*** Opening Reading passage ***
Senate’s vote unanimous; House ballots 388-1 – victory pledged
By Lyle C. Wilson, United Press staff writer
BULLETIN
NEW YORK – An NBC correspondent in Manila reported today that “Manila is now under Japanese air bombardment.”
The Japanese attacked Fort William McKinley, just outside Manila, and Nichols Field on the outskirts of the city, he reported. Another attack was attempted against the RCA transmitter, he said.
TELEPHOTO: President Roosevelt delivers war message
President Roosevelt is pictured here as he delivered his momentous message to a joint session of Congress today, sketching briefly the extent of Japanese attacks and asking the House and Senate to declare that a state of war existed. In the background are Vice President Henry A. Wallace (left) and Speaker Sam Rayburn. To the right is the president’s son, Capt. James Roosevelt. (ACME Telephoto)
WASHINGTON (UP) – Congress today proclaimed the existence of a state of war between the United States and the Japanese Empire 33 minutes after the dramatic moment when President Roosevelt stood before a joint session to pledge that we will triumph – “so help us God.”
Democracy was proving its right to a place in the sun with a split-second shiftover to all-out war.
The Senate acted first, adopting the resolution by a unanimous roll call vote of 82-0, within 21 minutes after the president had concluded his address to a joint session of both houses.
The final House vote was announced as 388-1. The lone negative vote was cast by Rep. Jeannette Rankin, R-Montana, who also voted against entry into World War I.
The resolution now has to be signed by Speaker Sam Rayburn and Vice President Wallace before it is sent to the president at the White House. His signature will place the United States formally at war against the Japanese Empire, already an accomplished fact.
The resolutions were before both houses within 15 minutes of the time Mr. Roosevelt ended his seven-minute, 500-word extraordinary message.
There was a half second of uncertainty in the House when Rep. Rankin objected to unanimous consent for immediate consideration of the war resolution.
Speaker Sam Rayburn brushed the objection aside. It was she who in the small hours of April 6, 1917, faltered, wept, and finally voted “no” against a similar resolution aimed at Germany.
When the clerk came to her name on the roll call today, she voted “no” again.
A chorus of hisses and boos greeted her vote, the first cast against the war resolution.
Rep. Harold Knutson, R-Minnesota, who also voted against American entry into the World War in 1917, said today this nation “has no choice but to declare war on Japan.”
*** Closing Reading passage ***
*** Opening Extracted records ***
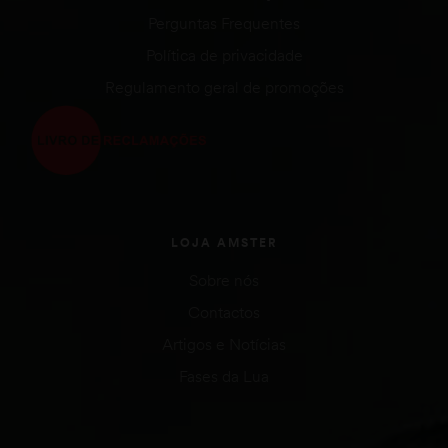
Perguntas Frequentes
Política de privacidade
Regulamento geral de promoções
LOJA AMSTER
Sobre nós
Contactos
Artigos e Notícias
Fases da Lua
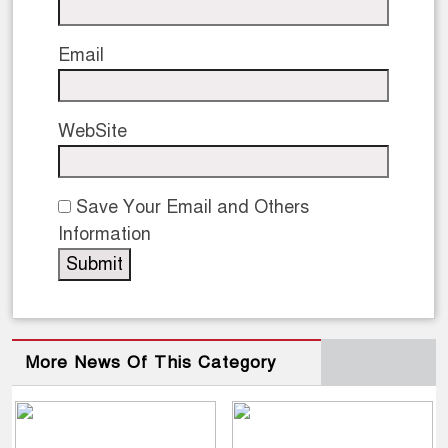
Email
WebSite
Save Your Email and Others
Information
More News Of This Category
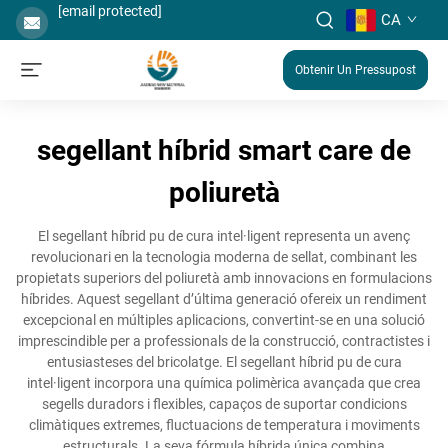
[email protected]
CA
Obtenir Un Pressupost
segellant híbrid smart care de
poliuretà
El segellant híbrid pu de cura intel·ligent representa un avenç
revolucionari en la tecnologia moderna de sellat, combinant les
propietats superiors del poliuretà amb innovacions en formulacions
híbrides. Aquest segellant d’última generació ofereix un rendiment
excepcional en múltiples aplicacions, convertint-se en una solució
imprescindible per a professionals de la construcció, contractistes i
entusiasteses del bricolatge. El segellant híbrid pu de cura
intel·ligent incorpora una química polimèrica avançada que crea
segells duradors i flexibles, capaços de suportar condicions
climàtiques extremes, fluctuacions de temperatura i moviments
estructurals. La seva fórmula híbrida única combina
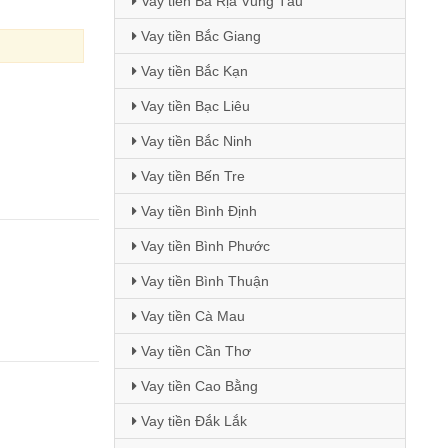
Vay tiền Bà Rịa Vũng Tàu
Vay tiền Bắc Giang
Vay tiền Bắc Kạn
Vay tiền Bạc Liêu
Vay tiền Bắc Ninh
Vay tiền Bến Tre
Vay tiền Bình Định
Vay tiền Bình Phước
Vay tiền Bình Thuận
Vay tiền Cà Mau
Vay tiền Cần Thơ
Vay tiền Cao Bằng
Vay tiền Đắk Lắk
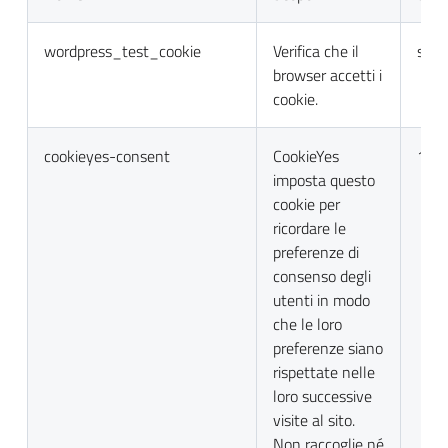
wordpress_test_cookie
Verifica che il
sess
browser accetti i
cookie.
cookieyes-consent
CookieYes
1 a
imposta questo
cookie per
ricordare le
preferenze di
consenso degli
utenti in modo
che le loro
preferenze siano
rispettate nelle
loro successive
visite al sito.
Non raccoglie né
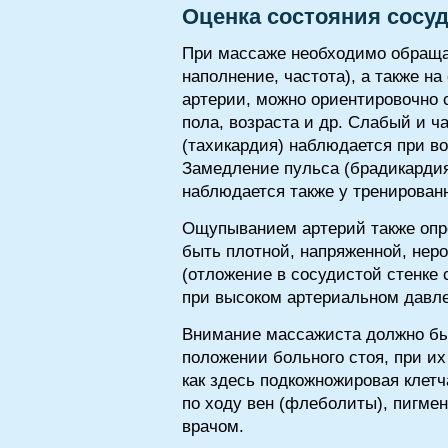
Оценка состояния сосу
При массаже необходимо обращат
наполнение, частота), а также н
артерии, можно ориентировочно 
пола, возраста и др. Слабый и 
(тахикардия) наблюдается при в
Замедление пульса (брадикардия
наблюдается также у тренирован
Ощупыванием артерий также опре
быть плотной, напряженной, нер
(отложение в сосудистой стенке
при высоком артериальном давл
Внимание массажиста должно быт
положении больного стоя, при их
как здесь подкожножировая клет
по ходу вен (флеболиты), пигме
врачом.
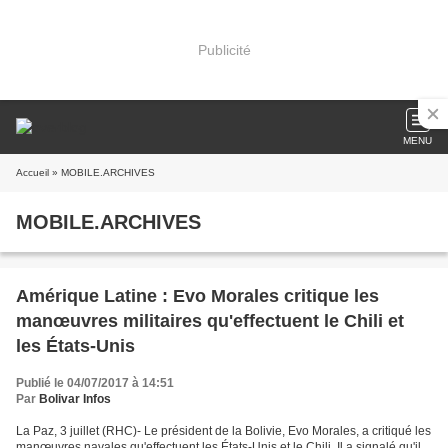
Publicité
MENU
Accueil
» MOBILE.ARCHIVES
MOBILE.ARCHIVES
Amérique Latine : Evo Morales critique les
manœuvres militaires qu'effectuent le Chili et
les États-Unis
Publié le 04/07/2017 à 14:51
Par
Bolivar Infos
La Paz, 3 juillet (RHC)- Le président de la Bolivie, Evo Morales, a critiqué les
manœuvres navales qu'effectuent les États-Unis et le Chili. Il a signalé qu'il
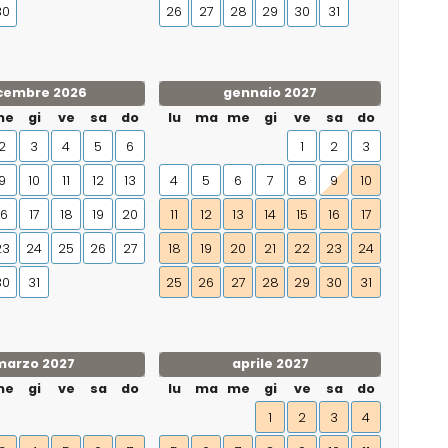
30
26
27
28
29
30
31
cembre 2026
gennaio 2027
me
gi
ve
sa
do
lu
ma
me
gi
ve
sa
do
2
3
4
5
6
1
2
3
9
10
11
12
13
4
5
6
7
8
9
10
16
17
18
19
20
11
12
13
14
15
16
17
23
24
25
26
27
18
19
20
21
22
23
24
30
31
25
26
27
28
29
30
31
marzo 2027
aprile 2027
me
gi
ve
sa
do
lu
ma
me
gi
ve
sa
do
1
2
3
4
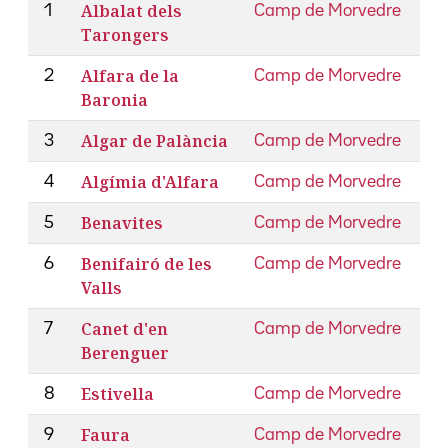
Albalat dels
1
Camp de Morvedre
Tarongers
Alfara de la
2
Camp de Morvedre
Baronia
Algar de Palància
3
Camp de Morvedre
Algímia d'Alfara
4
Camp de Morvedre
Benavites
5
Camp de Morvedre
Benifairó de les
6
Camp de Morvedre
Valls
Canet d'en
7
Camp de Morvedre
Berenguer
Estivella
8
Camp de Morvedre
Faura
9
Camp de Morvedre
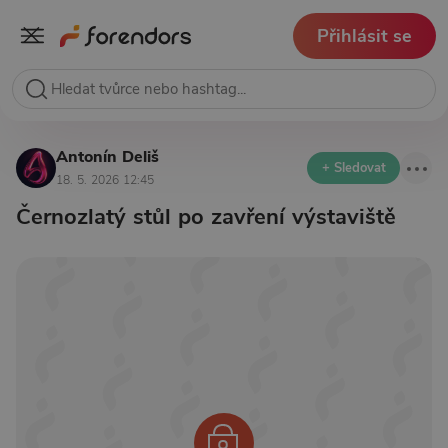
Přihlásit se
Antonín Deliš
+ Sledovat
18. 5. 2026 12:45
Černozlatý stůl po zavření výstaviště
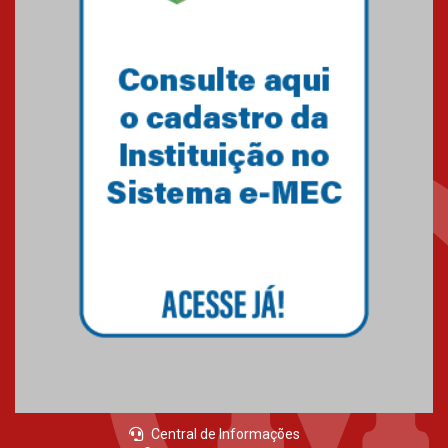
Brasília prepara seus
estudantes para o PAS antes
mesmo do Ensino Médio
04.08.2026
Como os pais podem investir
na educação dos filhos além da
escola
04.08.2026
XIII Fórum de Aprendizagem
Transformadora reúne
docentes para debater
inovação e desafios da
educação superior
04.08.2026
Central de Informações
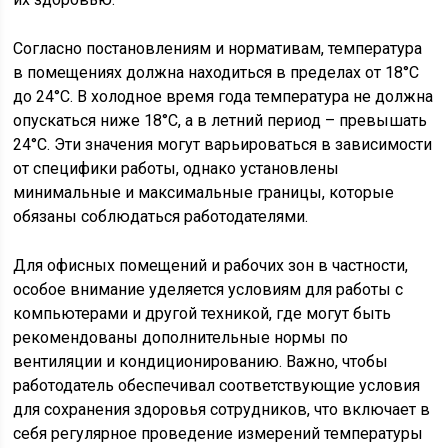
Согласно постановлениям и нормативам, температура
в помещениях должна находиться в пределах от 18°C
до 24°C. В холодное время года температура не должна
опускаться ниже 18°C, а в летний период – превышать
24°C. Эти значения могут варьироваться в зависимости
от специфики работы, однако установлены
минимальные и максимальные границы, которые
обязаны соблюдаться работодателями.
Для офисных помещений и рабочих зон в частности,
особое внимание уделяется условиям для работы с
компьютерами и другой техникой, где могут быть
рекомендованы дополнительные нормы по
вентиляции и кондиционированию. Важно, чтобы
работодатель обеспечивал соответствующие условия
для сохранения здоровья сотрудников, что включает в
себя регулярное проведение измерений температуры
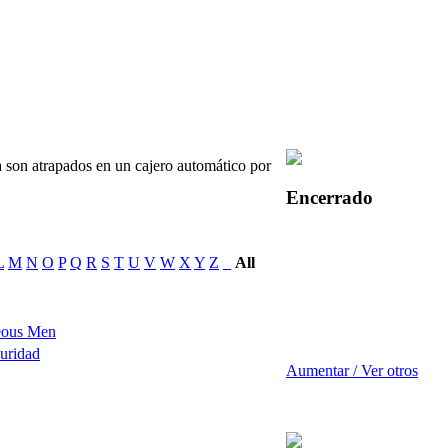
 son atrapados en un cajero automático por
Encerrado
L
M
N
O
P
Q
R
S
T
U
V
W
X
Y
Z
_
All
deous Men
curidad
Aumentar / Ver otros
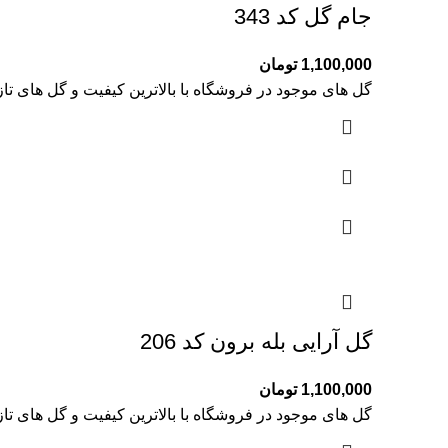
جام گل کد 343
1,100,000
تومان
گل های موجود در فروشگاه با بالاترین کیفیت و گل های تا
گل آرایی بله برون کد 206
1,100,000
تومان
گل های موجود در فروشگاه با بالاترین کیفیت و گل های تا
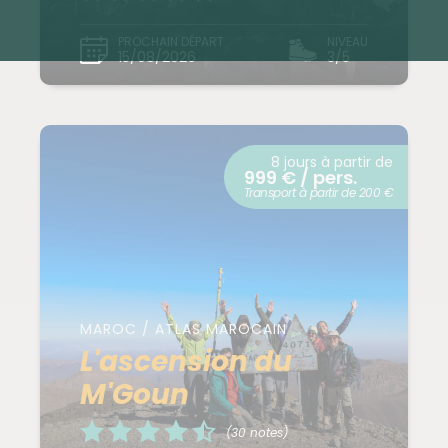
PROCHAIN DÉPART
NIVEAU
15/08/2026
3/5
8 jours à partir de
999 € / pers.
Transport à partir de 200 €
MAROC / ATLAS MAROCAIN
L'ascension du
M'Goun
(30 notes)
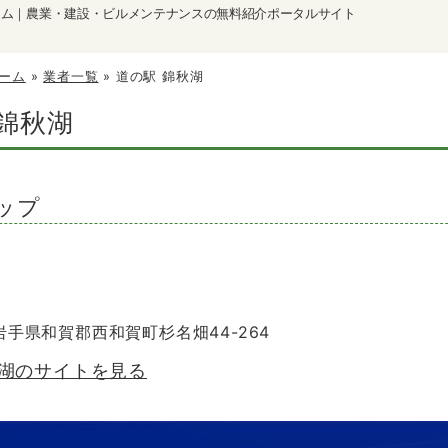
ーム｜農業・建設・ビルメンテナンスの無料紹介ポータルサイト
ーム
»
業者一覧
»
道の駅 錦秋湖
 錦秋湖
ップ
 岩手県和賀郡西和賀町杉名畑44-264
秋湖のサイトを見る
*** Closing Extracted records ***
▸ Things to do:
[a] From the article on the war declaration, extract the passage starting with "Democracy was proving" and going on through "500-word extraordinary message.".
[b] In the article on the war declaration, who cast the only vote against the resolution in the House?
[c] Sum up the article on the war declaration in two sentences.

▸ Responses in order:
[a]
Democracy was proving its right to a place in the sun with a split-second shiftover to all-out war.
The Senate acted first, adopting the resolution by a unanimous roll call vote of 82-0, within 21 minutes after the president had concluded his address to a joint session of both houses.
The final House vote was announced as 388-1. The lone negative vote was cast by Rep. Jeannette Rankin, R-Montana, who also voted against entry into World War I.
The resolution now has to be signed by Speaker Sam Rayburn and Vice President Wallace before it is sent to the president at the White House. His signature will place the United States formally at war against the Japanese Empire, already an accomplished fact.
The resolutions were before both houses within 15 minutes of the time Mr. Roosevelt ended his seven-minute, 500-word extraordinary message.

[b] Rep. Jeannette Rankin, R-Montana, cast the only vote against it.

[c] Congress proclaimed a state of war between the United States and the Japanese Empire 33 minutes after President Roosevelt addressed a joint session, with the Senate voting 82-0 and the House 388-1. The single vote against it came from Rep. Jeannette Rankin, R-Montana, who had also voted against entry into World War I.